VORLIEGENDER TEXT:
Die Geschichte zeigt: Rezessionen gefährden die Wiederwahl von US-Präsidenten erheblich
Die spannende Frage ist nun: Was wäre, wenn die US-Wirtschaft doch in eine Rezession abgleiten würde? Seit dem Jahr 1900 haben sich 16 Amtsinhaber zur Wiederwahl gestellt – sei es als gewählte US-Präsidenten oder als Vertreter, die nach dem Tod oder Rücktritt des ursprünglichen Amtsinhabers einspringen mussten. Davon schafften fünf Amtsinhaber nicht die Wiederwahl. Sie könnten daran gescheitert sein, dass es im Jahr vor der Wahl oder im Wahljahr selbst eine Rezession gab. Nur zwei Amtsinhaber konnten sich trotz einer Rezession gegen ihre Gegenkandidaten durchsetzen; Theodore Roosevelt 1904 und Calvin Coolidge 1924. Das mag damit zusammenhängen, dass sich Theodore Roosevelt einer allgemein hohen Beliebtheit erfreute und Calvin Coolidge erst kurz vor den Wahlen den Posten des US-Präsidenten infolge des plötzlichen Todes von Warren Hardings 1923 übernahm, als die Rezession schon langsam wieder am Abklingen war.
Die
– wenn auch – eher kleine Datenbasis legt somit nahe, dass ein
weiterhin polarisierender Präsident wie Donald Trump eine Rezession im
Jahr 2019 oder 2020 fürchten muss, da sie seine Wiederwahl erheblich
gefährden könnte. Vieles spricht also dafür, dass Donald Trump versuchen
wird, eine weitere Eskalation im glo-
balen
Handelskonflikt zu vermeiden – vorausgesetzt, er bekommt seine
Impulsivität unter Kontrolle. Gemäß aktueller Umfragen könnte Donald
Trump aber auch als erster Amtsinhaber in die Geschichte eingehen, der
sogar ohne eine Rezession die Wiederwahl nicht schafft.
Wenn
ein/e Demokrat/in die Präsidentschaftswahlen gewinnen sollte, hätte das
sehr wahrscheinlich einen einschneidenderen Politikwechsel zur Folge.
Umfragen zeigen, dass die politische Mitte in den USA in den vergangenen
Jahren ausgedünnt worden ist und sich eine Polarisierung zwischen
extremeren politischen Positionen etabliert hat. Ein/e demokratische/r
US-Präsident/in würde daher sehr wahrscheinlich eine sehr
linksgerichtete Politik umsetzen – mehr Umverteilung, „Angriff“ auf die
hohen Gewinnmargen der US-Firmen über höhere Unternehmenssteuern, eine
wieder stärkere Regulierung etc.

BEREITGESTELLTE DATEN:
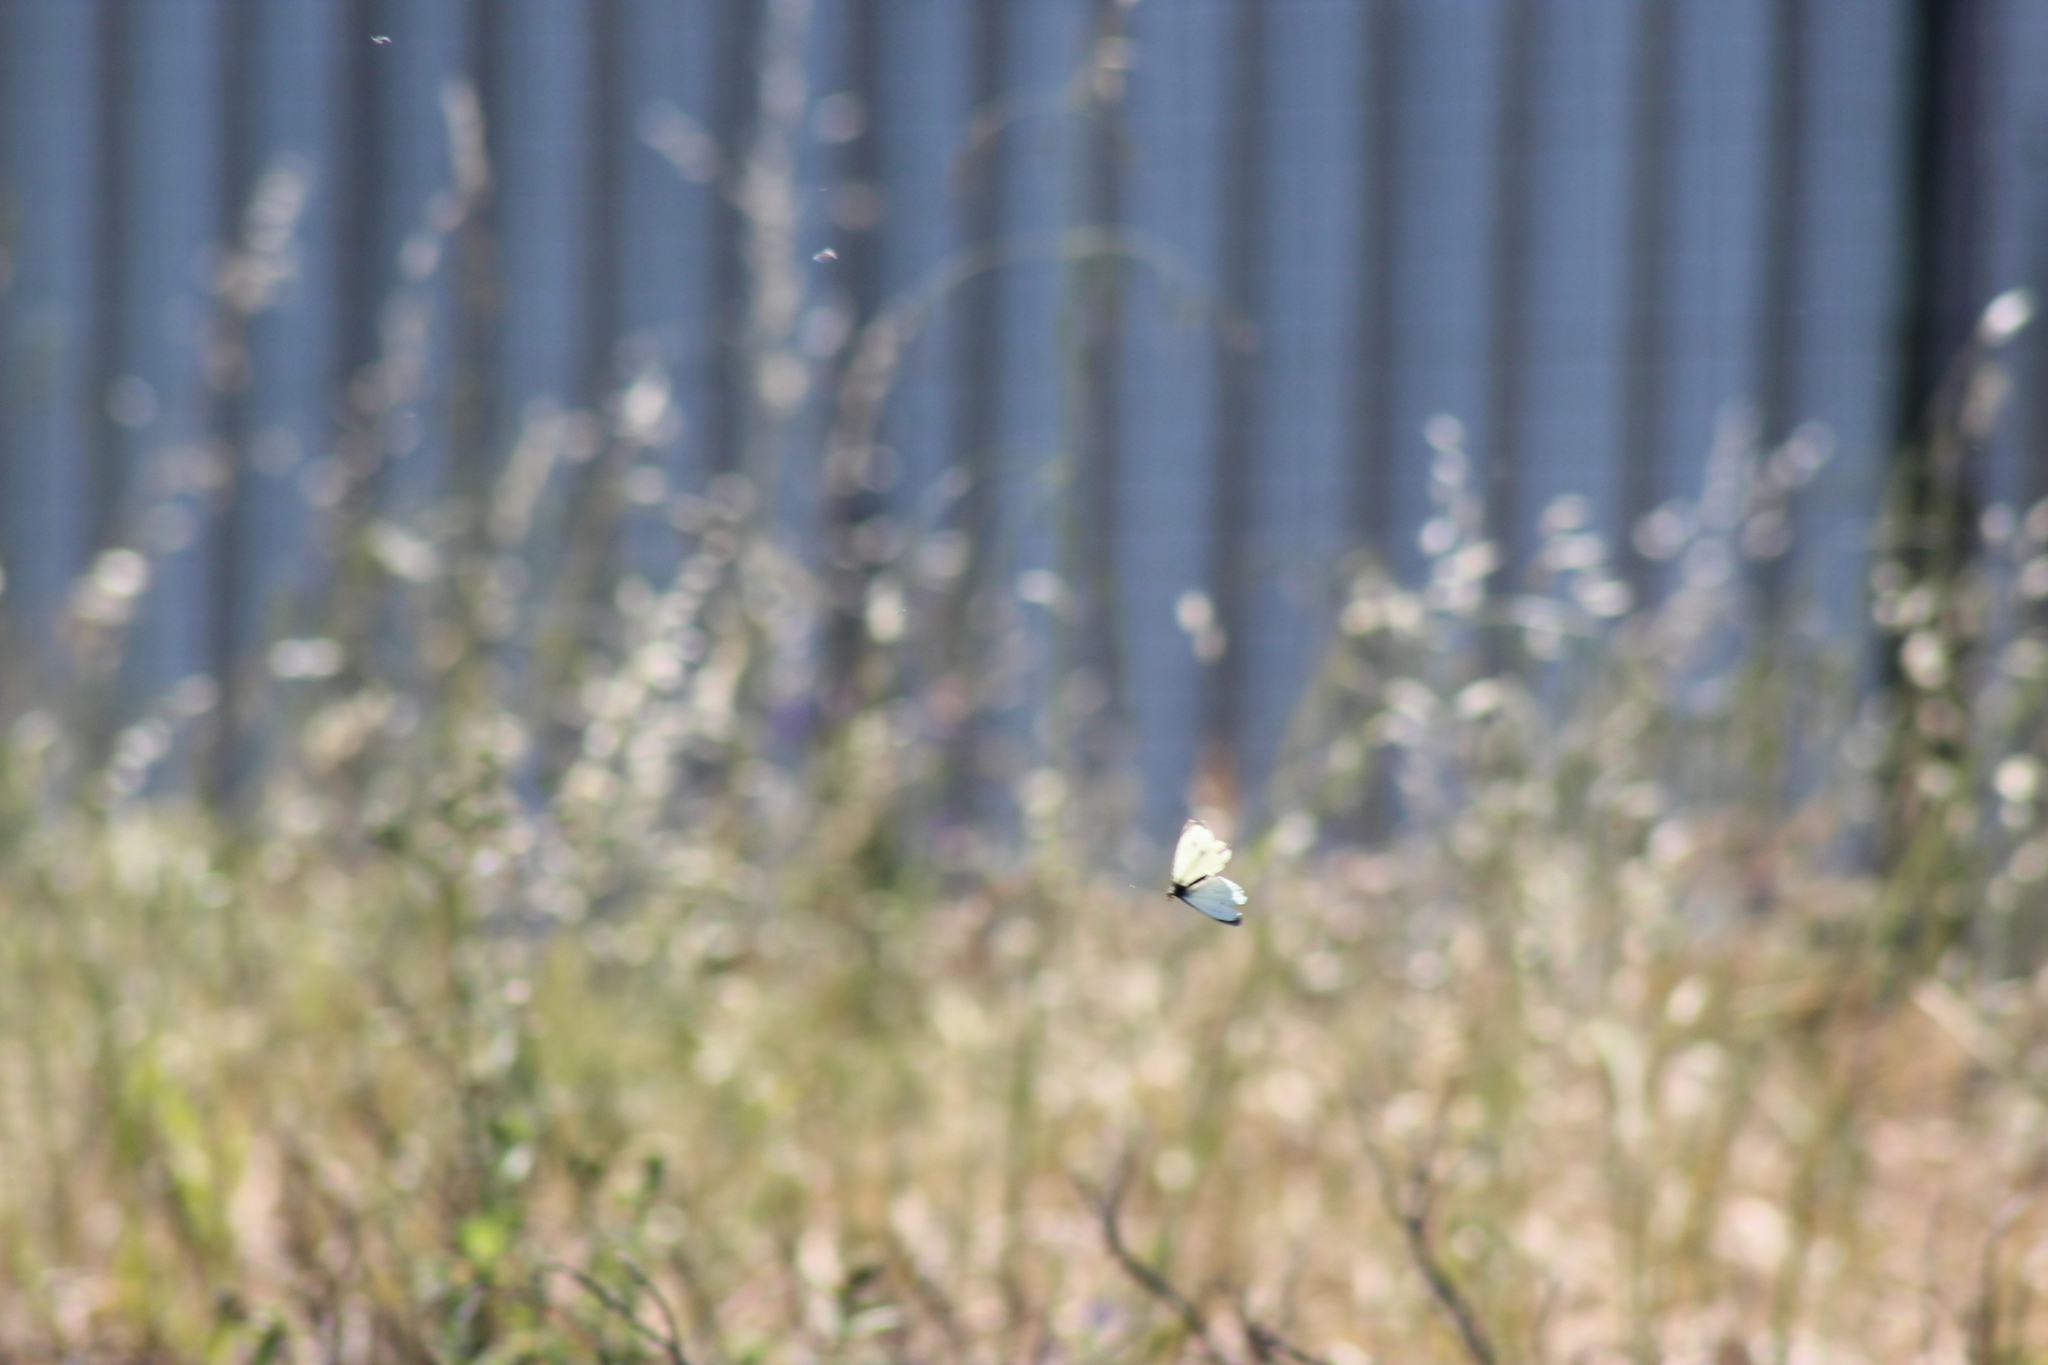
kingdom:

AUFGABE:
Nennen Sie bitte alle Maßnahmen, die laut dem Text über Rezessionen und US-Präsidenten ein demokratischer US-Präsident bzw. eine demokratische US-Präsidentin sehr wahrscheinlich umsetzen würde. Die Auflistung ist eigenständiges Material und gehört nicht zum Text.

LÖSUNG:
- mehr Umverteilung
- „Angriff“ auf die hohen Gewinnmargen der US-Firmen über höhere Unternehmenssteuern
- eine wieder stärkere Regulierung